What happens to my SPI registration if I exceed €3 million monthly volume? Exceeding the SPI volume cap is a regulatory breach: the firm is providing payment services beyond the scope of its registration. The firm must either reduce volume below the cap or obtain API authorisation before exceeding the cap on a sustained basis. SPIs approaching the cap should engage with the FCA proactively, plan their API transition six to twelve months in advance, and submit the variation of permission application well before the cap is breached. Firms that exceed the cap without prior authorisation face supervisory action including potential restrictions, requirements and (in serious cases) enforcement.

Is it easier to get an SPI than an API? Yes. SPI registration is a lighter process with a smaller application file, lighter governance expectations, no mandatory safeguarding, no mandatory CASS 15 audit. Realistic timelines are three to six months for an SPI versus six to ten months for an API. The trade-offs are the volume cap, the inability to provide PIS or AIS, and the eventual cost of upgrading to API status if the business scales.

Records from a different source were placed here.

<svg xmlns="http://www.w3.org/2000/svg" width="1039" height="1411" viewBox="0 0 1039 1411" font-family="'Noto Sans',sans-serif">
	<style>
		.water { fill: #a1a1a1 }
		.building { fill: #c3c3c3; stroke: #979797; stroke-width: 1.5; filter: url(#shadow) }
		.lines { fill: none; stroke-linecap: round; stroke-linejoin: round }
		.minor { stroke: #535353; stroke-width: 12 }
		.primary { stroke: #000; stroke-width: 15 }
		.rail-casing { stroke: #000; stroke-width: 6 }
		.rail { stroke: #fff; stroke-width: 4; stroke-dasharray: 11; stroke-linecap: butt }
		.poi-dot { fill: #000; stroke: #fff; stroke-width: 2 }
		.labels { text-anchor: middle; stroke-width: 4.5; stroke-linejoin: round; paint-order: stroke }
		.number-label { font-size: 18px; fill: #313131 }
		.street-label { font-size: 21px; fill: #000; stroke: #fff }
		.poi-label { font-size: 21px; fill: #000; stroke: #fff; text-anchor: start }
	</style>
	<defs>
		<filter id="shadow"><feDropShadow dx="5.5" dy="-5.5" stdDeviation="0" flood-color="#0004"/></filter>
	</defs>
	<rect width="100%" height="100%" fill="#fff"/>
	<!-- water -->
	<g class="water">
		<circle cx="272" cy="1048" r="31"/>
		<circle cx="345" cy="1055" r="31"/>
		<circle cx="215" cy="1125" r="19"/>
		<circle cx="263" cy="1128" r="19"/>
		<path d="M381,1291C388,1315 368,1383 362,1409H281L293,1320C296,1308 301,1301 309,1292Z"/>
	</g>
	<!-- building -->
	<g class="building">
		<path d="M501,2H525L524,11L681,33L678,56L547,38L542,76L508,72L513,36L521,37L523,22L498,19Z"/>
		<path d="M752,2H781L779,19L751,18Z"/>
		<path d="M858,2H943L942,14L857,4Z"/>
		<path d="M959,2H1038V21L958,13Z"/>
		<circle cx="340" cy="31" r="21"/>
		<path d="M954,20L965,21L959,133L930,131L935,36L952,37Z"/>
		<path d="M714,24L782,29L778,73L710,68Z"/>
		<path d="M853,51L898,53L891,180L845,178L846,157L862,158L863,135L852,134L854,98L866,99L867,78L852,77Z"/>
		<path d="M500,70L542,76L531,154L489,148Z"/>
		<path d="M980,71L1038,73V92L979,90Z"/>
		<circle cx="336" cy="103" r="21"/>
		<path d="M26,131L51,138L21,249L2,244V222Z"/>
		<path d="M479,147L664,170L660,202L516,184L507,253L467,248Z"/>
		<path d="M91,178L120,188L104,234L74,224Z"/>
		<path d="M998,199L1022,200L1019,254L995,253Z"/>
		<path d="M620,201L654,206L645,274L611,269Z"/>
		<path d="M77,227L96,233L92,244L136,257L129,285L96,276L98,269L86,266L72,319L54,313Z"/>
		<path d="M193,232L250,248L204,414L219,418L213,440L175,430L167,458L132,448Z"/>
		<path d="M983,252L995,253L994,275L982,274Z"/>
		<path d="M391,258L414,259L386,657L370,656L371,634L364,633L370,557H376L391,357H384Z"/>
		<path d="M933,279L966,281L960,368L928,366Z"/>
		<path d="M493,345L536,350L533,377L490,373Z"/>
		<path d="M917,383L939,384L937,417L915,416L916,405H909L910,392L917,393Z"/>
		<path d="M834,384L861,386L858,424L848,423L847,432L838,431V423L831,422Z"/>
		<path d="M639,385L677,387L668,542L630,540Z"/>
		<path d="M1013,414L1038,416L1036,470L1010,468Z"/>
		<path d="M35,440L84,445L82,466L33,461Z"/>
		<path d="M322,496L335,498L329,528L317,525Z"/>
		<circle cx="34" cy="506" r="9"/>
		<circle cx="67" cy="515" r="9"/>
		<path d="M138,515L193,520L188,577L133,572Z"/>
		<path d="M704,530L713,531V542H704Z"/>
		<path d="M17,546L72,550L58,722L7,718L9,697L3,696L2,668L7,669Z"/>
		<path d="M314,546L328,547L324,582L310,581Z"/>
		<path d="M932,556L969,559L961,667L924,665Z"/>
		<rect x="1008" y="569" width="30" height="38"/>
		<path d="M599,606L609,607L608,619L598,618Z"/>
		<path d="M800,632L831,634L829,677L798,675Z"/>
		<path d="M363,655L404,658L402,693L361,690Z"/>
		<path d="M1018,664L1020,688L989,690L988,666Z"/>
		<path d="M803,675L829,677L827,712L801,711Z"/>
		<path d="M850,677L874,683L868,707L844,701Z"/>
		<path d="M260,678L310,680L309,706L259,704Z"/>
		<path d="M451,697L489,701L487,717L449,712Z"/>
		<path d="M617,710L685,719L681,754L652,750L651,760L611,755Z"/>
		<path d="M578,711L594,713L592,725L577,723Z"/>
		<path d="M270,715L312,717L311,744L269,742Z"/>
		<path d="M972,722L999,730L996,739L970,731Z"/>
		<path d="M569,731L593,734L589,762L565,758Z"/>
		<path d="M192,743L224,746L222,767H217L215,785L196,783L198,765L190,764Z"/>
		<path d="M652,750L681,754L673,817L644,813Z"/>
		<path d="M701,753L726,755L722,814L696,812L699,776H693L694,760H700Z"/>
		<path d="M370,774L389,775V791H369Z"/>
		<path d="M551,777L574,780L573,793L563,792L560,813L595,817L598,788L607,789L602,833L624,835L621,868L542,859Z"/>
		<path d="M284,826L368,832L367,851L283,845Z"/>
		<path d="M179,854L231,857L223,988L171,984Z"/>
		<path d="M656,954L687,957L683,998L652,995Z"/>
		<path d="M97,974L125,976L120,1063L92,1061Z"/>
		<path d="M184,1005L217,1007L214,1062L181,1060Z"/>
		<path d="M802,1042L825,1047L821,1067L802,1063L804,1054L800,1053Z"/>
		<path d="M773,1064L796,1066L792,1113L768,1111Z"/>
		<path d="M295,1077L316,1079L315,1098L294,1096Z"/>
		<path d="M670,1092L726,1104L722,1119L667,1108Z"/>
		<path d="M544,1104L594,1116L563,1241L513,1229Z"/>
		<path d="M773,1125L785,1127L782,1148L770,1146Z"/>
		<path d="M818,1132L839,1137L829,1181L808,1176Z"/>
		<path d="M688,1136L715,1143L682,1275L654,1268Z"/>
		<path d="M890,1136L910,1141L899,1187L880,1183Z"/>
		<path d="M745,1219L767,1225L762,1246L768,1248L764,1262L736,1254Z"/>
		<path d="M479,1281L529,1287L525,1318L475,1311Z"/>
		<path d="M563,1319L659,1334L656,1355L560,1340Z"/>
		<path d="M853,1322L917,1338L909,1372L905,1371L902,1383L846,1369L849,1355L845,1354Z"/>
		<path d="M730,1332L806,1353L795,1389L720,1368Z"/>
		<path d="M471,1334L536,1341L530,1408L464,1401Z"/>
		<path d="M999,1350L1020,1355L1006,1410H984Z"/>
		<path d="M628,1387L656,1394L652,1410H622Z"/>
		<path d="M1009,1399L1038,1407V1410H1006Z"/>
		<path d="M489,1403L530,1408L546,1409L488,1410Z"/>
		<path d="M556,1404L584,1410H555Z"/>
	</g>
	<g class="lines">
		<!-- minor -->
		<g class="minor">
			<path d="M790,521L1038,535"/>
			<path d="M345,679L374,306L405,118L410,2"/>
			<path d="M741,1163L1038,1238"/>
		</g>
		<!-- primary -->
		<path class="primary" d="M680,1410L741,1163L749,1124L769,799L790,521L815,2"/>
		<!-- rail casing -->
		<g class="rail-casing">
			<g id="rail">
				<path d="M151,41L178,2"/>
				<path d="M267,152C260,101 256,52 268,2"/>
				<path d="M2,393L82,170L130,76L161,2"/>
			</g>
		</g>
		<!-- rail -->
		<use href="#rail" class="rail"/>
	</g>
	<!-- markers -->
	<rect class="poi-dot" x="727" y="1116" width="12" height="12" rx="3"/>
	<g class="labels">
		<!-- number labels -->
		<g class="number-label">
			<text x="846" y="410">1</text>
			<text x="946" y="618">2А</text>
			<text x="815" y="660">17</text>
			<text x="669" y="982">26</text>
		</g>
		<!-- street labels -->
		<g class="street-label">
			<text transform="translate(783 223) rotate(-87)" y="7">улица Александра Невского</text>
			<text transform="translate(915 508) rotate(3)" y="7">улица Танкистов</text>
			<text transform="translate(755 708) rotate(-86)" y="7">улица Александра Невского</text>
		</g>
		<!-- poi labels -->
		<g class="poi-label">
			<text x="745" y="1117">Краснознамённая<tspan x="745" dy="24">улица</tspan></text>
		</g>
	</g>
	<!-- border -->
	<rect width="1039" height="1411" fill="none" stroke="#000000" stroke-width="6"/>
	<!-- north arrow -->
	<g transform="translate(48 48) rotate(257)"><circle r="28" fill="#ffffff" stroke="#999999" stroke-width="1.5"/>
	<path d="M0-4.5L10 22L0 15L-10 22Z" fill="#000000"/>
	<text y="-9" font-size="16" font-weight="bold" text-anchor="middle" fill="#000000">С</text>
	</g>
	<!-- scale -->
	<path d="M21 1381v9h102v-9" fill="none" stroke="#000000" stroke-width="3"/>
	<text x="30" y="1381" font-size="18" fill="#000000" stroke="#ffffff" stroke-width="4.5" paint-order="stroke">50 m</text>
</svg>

Do any UK payment licences provide an EU passport in 2026? No. PSD2 passporting between the UK and the EU ended on 31 December 2020 following Brexit. No UK payment licence permits cross-border services or establishment in the EEA. UK firms wishing to serve EU customers must obtain a separate authorisation in an EU Member State (most commonly Lithuania, Ireland or the Netherlands for fintech models) and operate that authorisation in parallel with the UK licence. Conversely, EU firms wishing to serve UK customers must obtain UK authorisation.

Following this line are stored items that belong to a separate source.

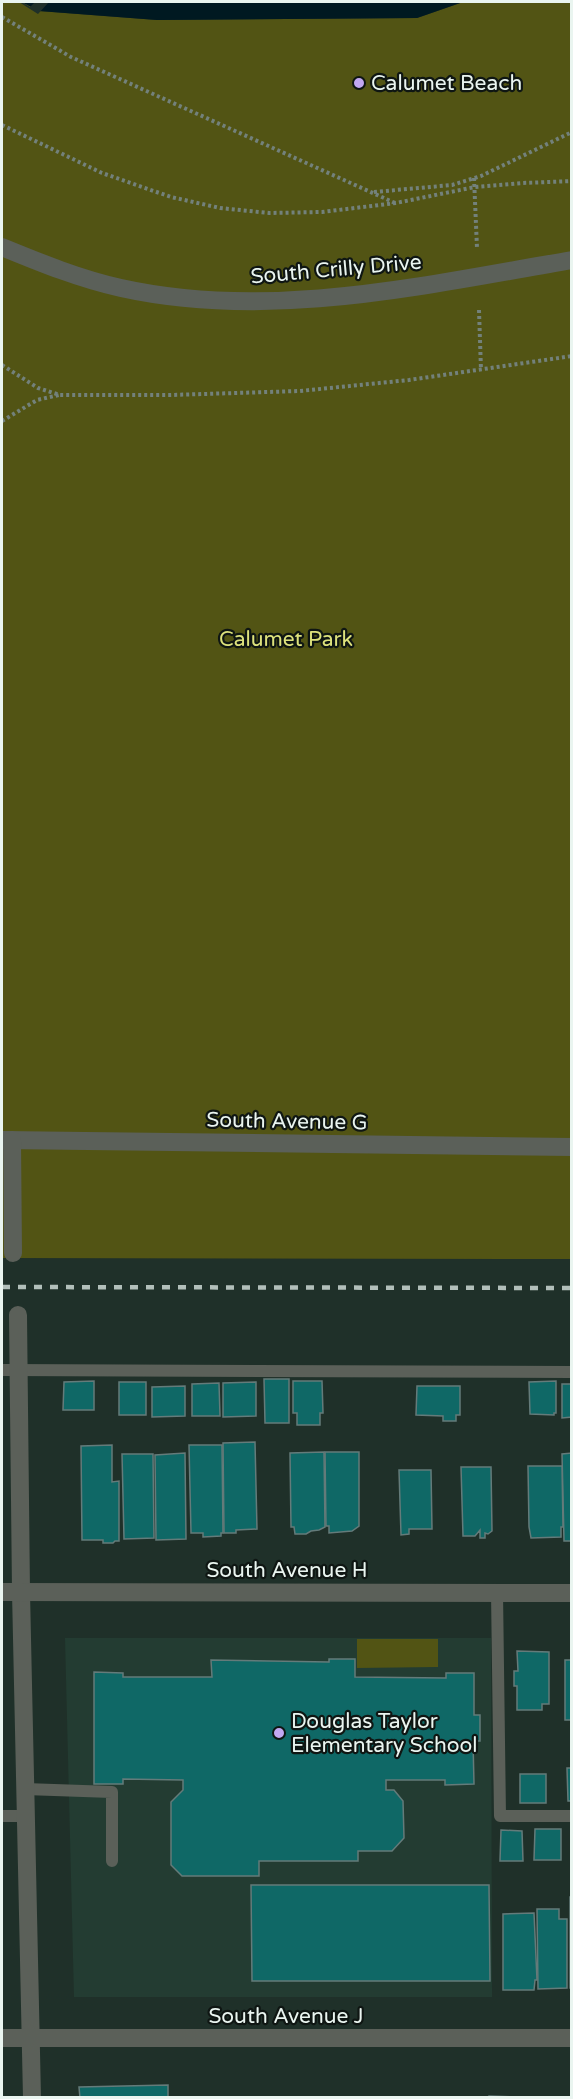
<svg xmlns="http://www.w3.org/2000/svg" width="573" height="2099" font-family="'Varela Round',sans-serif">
<rect width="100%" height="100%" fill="#1f3029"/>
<path fill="#233c32" d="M65,1638H491L492,1997H74Z"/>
<g fill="#525414">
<path d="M2,2H22L39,11L157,20L417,18L463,2H571V1259L2,1258Z"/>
<path d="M357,1639H438V1667L357,1668Z"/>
</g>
<path fill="#001921" d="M22,2H463L417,18L157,20L39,11Z"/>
<path fill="#1f3029" d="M19,2H22L30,7L35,2H49L38,14Z"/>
<g fill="#0f6866" stroke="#647b7a" stroke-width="1.5">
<path d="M264,1379H289V1423H265Z"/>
<path d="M94,1381V1410H63L64,1382Z"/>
<path d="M293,1381H322L323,1413H320V1425H297V1413H293Z"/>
<path d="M556,1381V1413H554V1415L530,1414L529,1382Z"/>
<rect x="119" y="1382" width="27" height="33"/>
<path d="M256,1382V1416L223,1417V1383Z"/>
<path d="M219,1383L220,1416H192V1384Z"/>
<path d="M562,1384H572V1417L562,1418Z"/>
<path d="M185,1386V1416L152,1417V1387Z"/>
<path d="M417,1386H460V1415H456V1421H443V1416L416,1415Z"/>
<path d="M255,1442L257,1529L236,1530V1533H224L223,1443Z"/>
<path d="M112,1445V1482L119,1481V1541H115L113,1543H103V1540H82L81,1446Z"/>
<path d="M189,1445H222L223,1533H221V1536L203,1537V1533H191Z"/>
<path d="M324,1452L325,1527L319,1530L311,1531L306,1534H295L294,1527H291L290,1453Z"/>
<path d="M325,1452H359V1526L352,1531L329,1533V1526H326Z"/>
<path d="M185,1453L186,1539L156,1540L155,1455Z"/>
<path d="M572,1453V1541H564L562,1454Z"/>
<path d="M122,1454H153L154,1538L124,1539Z"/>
<path d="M528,1466H562L563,1527H561V1537L531,1538L529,1527Z"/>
<path d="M461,1467H491L492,1531L488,1534L485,1533V1538H480V1530L475,1536H463Z"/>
<path d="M399,1470H431L432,1529H409V1534L401,1535Z"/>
<path d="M517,1651L549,1652V1704H542V1710H517V1686H514V1671H518Z"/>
<path d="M329,1659H355V1677L446,1678V1673H474V1715H480V1741H473L474,1784L445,1785V1780H386V1790H394L403,1801L404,1838L392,1851H358V1861H259V1876H182L171,1865V1802L183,1790V1780L123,1779V1784H94V1672L123,1673V1677H212L211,1660L329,1662Z"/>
<rect x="565" y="1660" width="7" height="60"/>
<path d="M567,1768H572V1801H568Z"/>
<rect x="520" y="1774" width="26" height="29"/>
<path d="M535,1829H561V1860H534Z"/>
<path d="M501,1830L522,1831L523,1861H500Z"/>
<path d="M251,1885H489L490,1981H252Z"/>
<rect x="570" y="1897" width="2" height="91"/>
<path d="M537,1909H559V1919H567V1988L538,1989Z"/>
<path d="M534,1913L537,1980H535L534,1990H503V1914Z"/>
<path d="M168,2085V2098H80L79,2087Z"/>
<path d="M489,2096L518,2097V2098H489Z"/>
</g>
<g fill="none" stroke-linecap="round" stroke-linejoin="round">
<g stroke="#73817b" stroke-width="4" stroke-dasharray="3 3" stroke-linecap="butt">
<path d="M2,17L71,57L395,203"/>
<path d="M2,125L102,173L171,197L220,208L269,213L322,212L396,203L475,187L523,183L572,181"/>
<path d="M474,178L477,248"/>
<path d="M374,192L452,185L481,176L572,132"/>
<path d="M479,310L481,370"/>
<path d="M2,365L38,388L60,395H171L300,391L409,380L572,356"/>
<path d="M2,421L37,400L59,395"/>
</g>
<g stroke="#5b6059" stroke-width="12">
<path d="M2,1370L572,1372"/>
<path d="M497,1592L500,1816H572"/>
<path d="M25,1789L112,1792V1861"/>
<path d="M2,1816H26"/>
</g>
<g stroke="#5b6059" stroke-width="18">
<path d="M2,247C41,263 80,279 121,288C270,321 425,285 572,260"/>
<path d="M2,1140L572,1147"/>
<path d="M12,1140L13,1253"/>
<path d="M18,1315L21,1592L32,2098"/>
<path d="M2,1592L572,1593"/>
<path d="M2,2038H572"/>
</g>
<path stroke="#b2bfba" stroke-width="4.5" stroke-dasharray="8 8" stroke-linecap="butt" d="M2,1287L572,1288"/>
</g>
<g fill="#c2a8f2" stroke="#0f1613" stroke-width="2">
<circle cx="359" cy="83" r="6"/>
<circle cx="279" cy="1733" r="6"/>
</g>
<g text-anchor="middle" stroke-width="4.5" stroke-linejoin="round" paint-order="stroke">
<g font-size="21" fill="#eaf5f0" stroke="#0f1613" text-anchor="start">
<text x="371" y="90">Calumet Beach</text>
<text x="291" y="1728">Douglas Taylor<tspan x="291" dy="24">Elementary School</tspan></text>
</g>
<g font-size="21" fill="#eaf5f0" stroke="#0f1613">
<text transform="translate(336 269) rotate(-5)" y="7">South Crilly Drive</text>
<text transform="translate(287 1121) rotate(1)" y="7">South Avenue G</text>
<text x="287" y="1577">South Avenue H</text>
<text x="286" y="2023">South Avenue J</text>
</g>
<g font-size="21" fill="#dde27c" stroke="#0f1613">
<text x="286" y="646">Calumet Park</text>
</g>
</g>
<rect width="573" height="2099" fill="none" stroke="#eaf5f0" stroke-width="6"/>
</svg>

How long does each UK payment licence take to obtain in 2026? Realistic end-to-end timelines from submission to authorisation are: API six to ten months, SPI three to six months, RAISP three to six months, AEMI nine to fifteen months, SEMI four to seven months. Add four to eight weeks for application preparation before submission. The single biggest controllable variable across all licence types is the quality and completeness of the application at submission. A polished, complete file dramatically reduces FCA information request rounds and shortens the timeline.